How To Get the Most Out of Self-Storage
Written by: StorageUnits.com Editorial Team - Updated: Aug 9, 2022
According to Angi, most self-storage units cost somewhere between $20 to $450 per month. While the higher end of that range includes vehicle storage, even units that are too small to store vehicles can cost as much as $200 per month. In this guide, we’ll show you how to lower the cost of your self-storage solution by reducing the amount of space you need.
Top 10 Ways to Maximize Your Storage Space
There are many factors that determine the cost of self-storage, including:
- Location – generally, more urban facilities are more expensive
- Features – climate control, on-site security personnel,
- The fluctuating relationship between demand and availability – if there are few self-storage options in your area, you can expect prices to quickly rise whenever there’s a spike in demand
The most important factor, though, is unit size.
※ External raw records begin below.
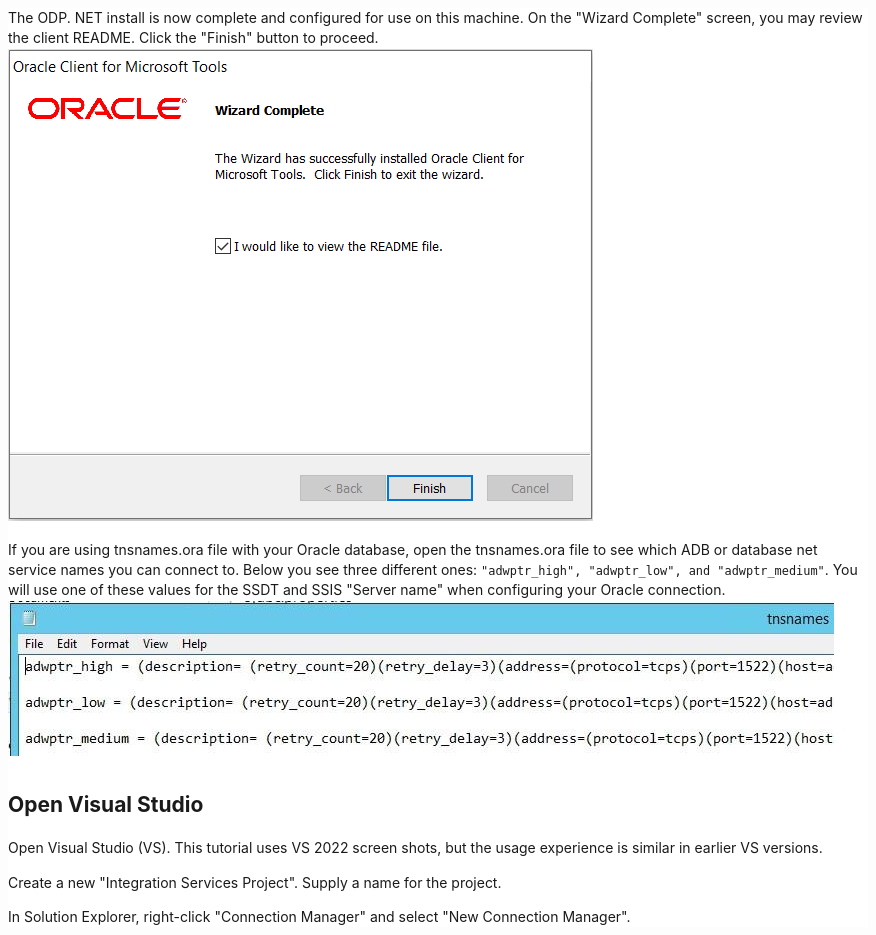 The ODP. NET install is now complete and configured for use on this machine. On the "Wizard Complete" screen, you may review the client README. Click the "Finish" button to proceed.
![image](../images/image12.png)

If you are using tnsnames.ora file with your Oracle database, open the tnsnames.ora file to see which ADB or database net service names you can connect to. Below you see three different ones: `"adwptr_high", "adwptr_low", and "adwptr_medium"`. You will use one of these values for the SSDT and SSIS "Server name" when configuring your Oracle connection.
![image](../images/image13.jpg)

## Open Visual Studio
Open Visual Studio (VS). This tutorial uses VS 2022 screen shots, but the usage experience is similar in earlier VS versions. 

Create a new "Integration Services Project". Supply a name for the project. 

In Solution Explorer, right-click "Connection Manager" and select "New Connection Manager".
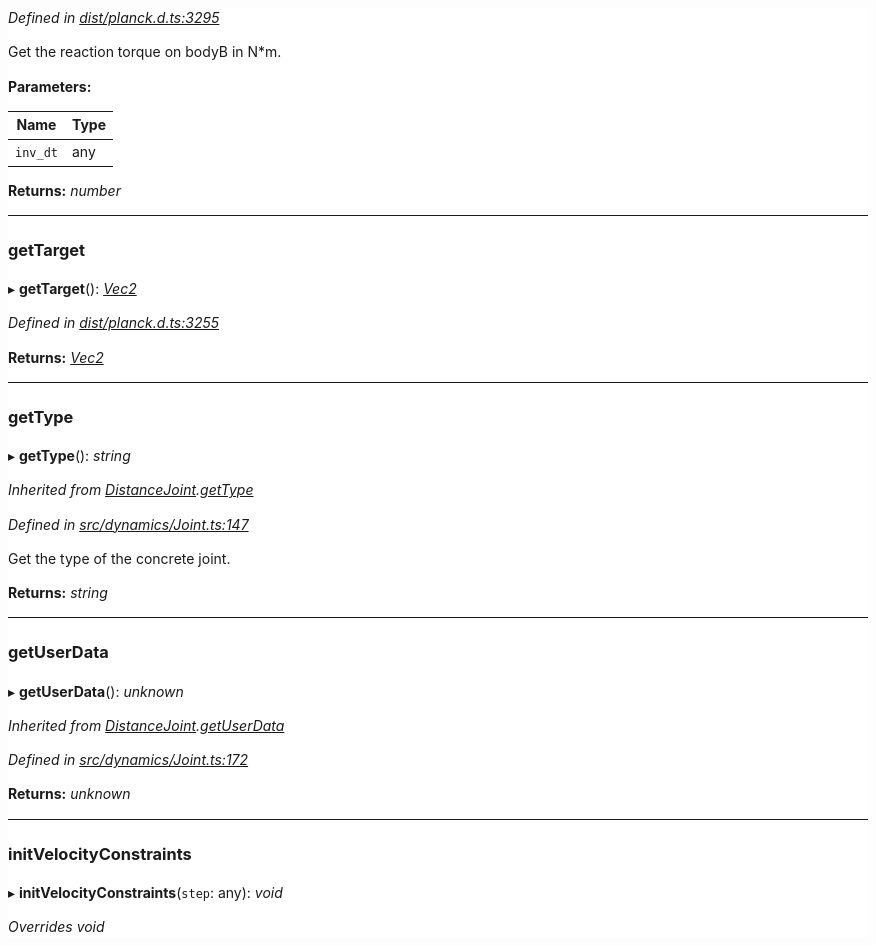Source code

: *Defined in [dist/planck.d.ts:3295](https://github.com/shakiba/planck.js/blob/7e469c4/dist/planck.d.ts#L3295)*

Get the reaction torque on bodyB in N*m.

**Parameters:**

Name | Type |
------ | ------ |
`inv_dt` | any |

**Returns:** *number*

___

###  getTarget

▸ **getTarget**(): *[Vec2](vec2.md)*

*Defined in [dist/planck.d.ts:3255](https://github.com/shakiba/planck.js/blob/7e469c4/dist/planck.d.ts#L3255)*

**Returns:** *[Vec2](vec2.md)*

___

###  getType

▸ **getType**(): *string*

*Inherited from [DistanceJoint](distancejoint.md).[getType](distancejoint.md#gettype)*

*Defined in [src/dynamics/Joint.ts:147](https://github.com/shakiba/planck.js/blob/7e469c4/src/dynamics/Joint.ts#L147)*

Get the type of the concrete joint.

**Returns:** *string*

___

###  getUserData

▸ **getUserData**(): *unknown*

*Inherited from [DistanceJoint](distancejoint.md).[getUserData](distancejoint.md#getuserdata)*

*Defined in [src/dynamics/Joint.ts:172](https://github.com/shakiba/planck.js/blob/7e469c4/src/dynamics/Joint.ts#L172)*

**Returns:** *unknown*

___

###  initVelocityConstraints

▸ **initVelocityConstraints**(`step`: any): *void*

*Overrides void*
Self-storage providers will charge you more for larger units than smaller ones. Angi also reports that for an average unit, a 10×15 unit costs $100 to $200, a 10×10 unit costs $80 to $160, and a 5×10 unit costs $35 to $60 per month.
Let’s say you start out looking for storage space assuming you need a 10×15 unit. Based on the midpoints of these ranges, each month you’d be able to save about $30 if you could manage to downgrade to a 10×10 unit or $100 if you could downgrade to a 5×10 unit. You may be able to save even more depending on which provider you use. Reducing your storage needs by 50 or 100 square feet might sound difficult, but you will likely find that it’s feasible with the help of the following space-saving strategies.
1. Consider throwing away or donating items you don’t need
If something isn’t useful enough to have in your home, is it worth keeping? This is a question that is good to ask yourself about every item you initially plan to store in your unit. Once you have the cost of storage on your mind, you may be surprised by how many items you’re willing to get rid of.
2. Consider storing particularly large items somewhere else
Are you planning to store any large items, such as a mattress, sofa bed, or vehicle? These items may be too expensive to just throw out or give away, but consider whether there might be some storage solution other than putting them in your unit.
For example, maybe you could let a friend borrow your sofa bed with the understanding that you’ll be taking it back once you have a place to put it. Such arrangements are an especially good option if you only need short-term storage, and they’ll allow you to save a significant amount of money on your self-storage unit.
3. Think vertically
After you’ve gotten rid of any unnecessary items and found another solution for some of your largest items, you’ll be ready to start figuring out exactly how much storage space you need. As a general rule, throughout this process it is a good idea to think vertically. While storage unit sizes are usually listed by their square footage, you’ll actually have three dimensions to work with rather than just two. Many of the additional self-storage tips listed below will provide you with practical ways to take advantage of this principle.
4. Map out your storage plan
Before you commit to a particular unit, map out your storage plan to make sure you can fit everything in the space. Graph paper is ideal for this, as the grid lines will help you keep everything in proportion. There are also free online design tools like Canva for this purpose.
5. Add shelving
While you likely won’t be able to attach shelves to the wall of your unit, you can still use freestanding shelves to add more surface area for storage. The upfront cost of these shelves will need to be considered, but you will probably break even (and then some) if adding shelves allows you to rent a smaller self-storage unit.
6. Use pegboards
Similar to shelves, pegboards are another addition that should be worth the initial cost if they can help you rent less space. This is a good storage device to use in combination with shelving. If your self-storage provider doesn’t allow you to drive screws or nails through any of the walls in your unit, you can find a pegboard that’s able to attach to the side of your freestanding shelves instead.
7. Hang items from the ceiling
Bungee cords and s-hooks may allow you to hang items from the ceiling of your unit without the use of screws or nails. If you decide to hang any items, do so toward the back of your unit, as hanging items near the entrance can make other items harder to access.
8. Store items inside other items
The fee for self-storage is based on area, not weight. If there are cavities inside any of your items, take advantage of that empty space and fill it with other items. For example, socks can be tucked inside shoes, and luggage can be filled with clothes..
9. Disassemble furniture
Assembled furniture also often features a lot of empty space. If you have furniture items that can be broken down and then put back together again later, disassembling them for now should allow you to save a lot of room in your storage space.
10. Store couches on end
Finally, if you weren’t able to find another solution for storing couches, standing them up on end will at least take up less space in your unit. Sofa beds may be too heavy to store in this position (and the foldable frame of the bed might not cooperate). But it should be easy enough to use this technique with standard couches as long as your unit is tall enough.